Esta coordenação da RNCCI, repartida entre os ministérios da Saúde e do Trabalho e Segurança Social, é um sinal de que estão finalmente a trabalhar numa óptica comum?
Ana Gomes (AG)
— Este trabalho conjunto é um espelho muito claro da intenção que está subjacente à criação da RNCCI, de poder conciliar, centrando na pessoa que precisa de cuidados, o apoio social e os cuidados de saúde.

Miguel Fausto da Costa (MFC) — Este trabalho conjunto já existia na anterior coordenação. A grande diferença é ao nível das coordenações (nacional, regional e local), ao estarem representadas a saúde e a segurança social. É uma nova forma de trabalhar porque as necessidades dos utentes não se espartilham entre saúde e apoio social.

A Associação Nacional de Cuidados Continuados tem criticado os valores de financiamento. Também reclama um valor importante do Estado: 6,4 milhões de euros. Há risco de os prestadores poderem abandonar a rede?

AG — Temos deslocações programadas nos próximos meses às diferentes regiões do país para tentar encontrar soluções para colmatar todas as dificuldades e numa proximidade muito grande. Estamos disponíveis para acompanhar e para ajudar todas as instituições, nomeadamente as associações que têm o direito de reivindicar o que consideram melhor e estaremos atentos a isso. Todas terão um tempo de diálogo e de análise das suas reivindicações.

MFC — O modelo de contratualização é com um valor fixo, pago por diária. Não ponho completamente de parte que possamos evoluir para um modelo de complexidade. Ou seja, quanto mais complexo mais se paga; menos complexo, paga menos. Isso é uma das possibilidades para futuro e talvez se aproxime mais das reivindicações das associações, por um lado, e do conceito de cuidados centrados nas necessidades da pessoa, por outro.

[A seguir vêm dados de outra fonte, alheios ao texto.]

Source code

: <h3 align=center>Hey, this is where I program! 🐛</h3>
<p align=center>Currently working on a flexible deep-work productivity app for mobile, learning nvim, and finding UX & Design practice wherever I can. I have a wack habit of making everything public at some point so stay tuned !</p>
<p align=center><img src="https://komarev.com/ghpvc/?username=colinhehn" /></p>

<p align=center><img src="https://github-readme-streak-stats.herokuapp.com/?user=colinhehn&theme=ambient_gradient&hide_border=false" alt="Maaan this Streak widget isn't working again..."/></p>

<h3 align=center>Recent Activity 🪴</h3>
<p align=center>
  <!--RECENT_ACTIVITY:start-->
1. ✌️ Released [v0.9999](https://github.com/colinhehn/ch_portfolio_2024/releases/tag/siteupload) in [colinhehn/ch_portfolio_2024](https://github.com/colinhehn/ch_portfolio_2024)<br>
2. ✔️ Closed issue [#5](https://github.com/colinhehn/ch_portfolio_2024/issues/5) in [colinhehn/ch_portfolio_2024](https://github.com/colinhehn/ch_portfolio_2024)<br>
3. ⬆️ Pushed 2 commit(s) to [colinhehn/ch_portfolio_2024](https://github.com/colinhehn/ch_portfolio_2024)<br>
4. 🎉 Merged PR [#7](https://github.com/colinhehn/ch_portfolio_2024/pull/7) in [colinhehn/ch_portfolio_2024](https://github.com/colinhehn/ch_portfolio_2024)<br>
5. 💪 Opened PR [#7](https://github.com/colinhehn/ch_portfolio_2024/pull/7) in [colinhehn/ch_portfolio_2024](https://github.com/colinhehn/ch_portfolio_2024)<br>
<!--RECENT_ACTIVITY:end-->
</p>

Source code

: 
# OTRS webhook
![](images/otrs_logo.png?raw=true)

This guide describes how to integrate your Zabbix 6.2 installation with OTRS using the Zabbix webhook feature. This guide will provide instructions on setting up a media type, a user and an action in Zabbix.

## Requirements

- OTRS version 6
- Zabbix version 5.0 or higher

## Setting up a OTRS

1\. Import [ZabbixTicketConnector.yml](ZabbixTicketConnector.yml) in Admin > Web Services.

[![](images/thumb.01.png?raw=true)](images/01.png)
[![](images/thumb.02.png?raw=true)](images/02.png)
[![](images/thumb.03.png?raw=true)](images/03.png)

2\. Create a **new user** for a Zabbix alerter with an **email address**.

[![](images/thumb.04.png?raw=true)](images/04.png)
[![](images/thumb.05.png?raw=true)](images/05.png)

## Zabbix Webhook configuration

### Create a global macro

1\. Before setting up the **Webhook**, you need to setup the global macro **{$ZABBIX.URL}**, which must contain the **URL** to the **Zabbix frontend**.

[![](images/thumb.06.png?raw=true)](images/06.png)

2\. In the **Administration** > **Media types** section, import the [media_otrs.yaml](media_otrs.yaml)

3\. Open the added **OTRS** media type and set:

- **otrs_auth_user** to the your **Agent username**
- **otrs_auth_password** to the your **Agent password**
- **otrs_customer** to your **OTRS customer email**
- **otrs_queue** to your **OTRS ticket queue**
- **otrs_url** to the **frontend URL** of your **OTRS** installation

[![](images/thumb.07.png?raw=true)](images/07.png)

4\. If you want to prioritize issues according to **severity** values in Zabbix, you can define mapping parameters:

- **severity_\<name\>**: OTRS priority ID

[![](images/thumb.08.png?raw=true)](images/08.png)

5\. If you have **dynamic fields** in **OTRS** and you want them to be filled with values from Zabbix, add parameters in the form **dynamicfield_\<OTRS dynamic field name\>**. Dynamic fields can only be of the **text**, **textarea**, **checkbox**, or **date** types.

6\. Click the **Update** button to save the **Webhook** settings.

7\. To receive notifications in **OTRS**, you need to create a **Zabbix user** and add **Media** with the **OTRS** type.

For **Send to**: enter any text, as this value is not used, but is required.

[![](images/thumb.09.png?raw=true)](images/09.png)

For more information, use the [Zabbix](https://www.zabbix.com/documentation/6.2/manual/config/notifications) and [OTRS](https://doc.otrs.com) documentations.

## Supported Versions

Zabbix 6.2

Há uma estimativa de quantos profissionais serão precisos para aumentar o número de equipas de cuidados domiciliários?

MFC — Existe uma equipa domiciliária, uma experiência piloto em Évora, que presta cuidados 24 horas por dia: 12 horas em permanência e 12 horas por contacto telefónico. Tem nove tipos de profissionais diferentes e uma geometria variável em função da complexidade e nas necessidades dos utentes. Está a ser a equipa piloto para conseguir responder a essa pergunta.

Quantos cuidadores temos em Portugal?

MFC — Esse levantamento está por fazer. As associações falam em 800 mil cuidadores. A expressão cuidador é tão vasta quanto cuidar de um filho com deficiência ou de um idoso.

Quando é que se pode fazer este tipo de levantamento?

MFC — Está ser discuta na Assembleia da República a proposta de lei para medidas de apoio ao cuidador e que definirá o que se considerará por cuidador. Julgo que nessa altura conseguiremos ter números.

Um levantamento só depois da aprovação de um projecto de lei?

MFC — Essa legislação enquadrará ao que estamos a chamar cuidadores do ponto de vista legal.

AG — Há muitas coisas que estão a ser feitas. Temos um grupo de trabalho que vai terminar a sua função dentro de dois meses sobre duas medidas muito importantes que estão a correr o país e em que há imensas experiências-piloto. É a capacitação aos cuidadores e que a literacia em saúde e apoio social. Isto não está à espera, como o descanso do cuidador não tem de ficar à espera. Temos que promover espaços de descanso do cuidador, quer nas unidades que já existem como valorizar o descanso do cuidador deixando a pessoa que precisa de ser cuidada no seu domicílio. Aqui, novamente a necessidade de parcerias com as autarquias e outras associações e com o voluntariado.

O Governo optou por não apresentar um estatuto do cuidador, mas antes fazer o seu reconhecimento e criar medidas de apoio. Esta é a melhor solução?

AG — Para nós é.

Porquê?

AG — Porque este é o espaço certo para reconhecer o esforço e o que as pessoas fazem, dando-lhes benefícios. A aprovação da lei vai trazer muitas soluções novas para pessoas que estão agora muito mais isoladas e sozinhas e isso para já é o caminho certo.

O estatuto do cuidador não faria isso?

MFC — O estatuto é um estatuto. Aqui, o que se pretendeu foi valorizar as medidas de apoio ao cuidador.

As medidas que o Governo propõe são suficientes?

AG — As medidas provavelmente nunca são suficientes e tudo tem de ser dinâmico. Este documento também tem uma intenção muito importante de valorizar os direitos da pessoa cuidada. De lhe dar o direito de participar nas decisões que têm a ver com a sua vida e os seus cuidados.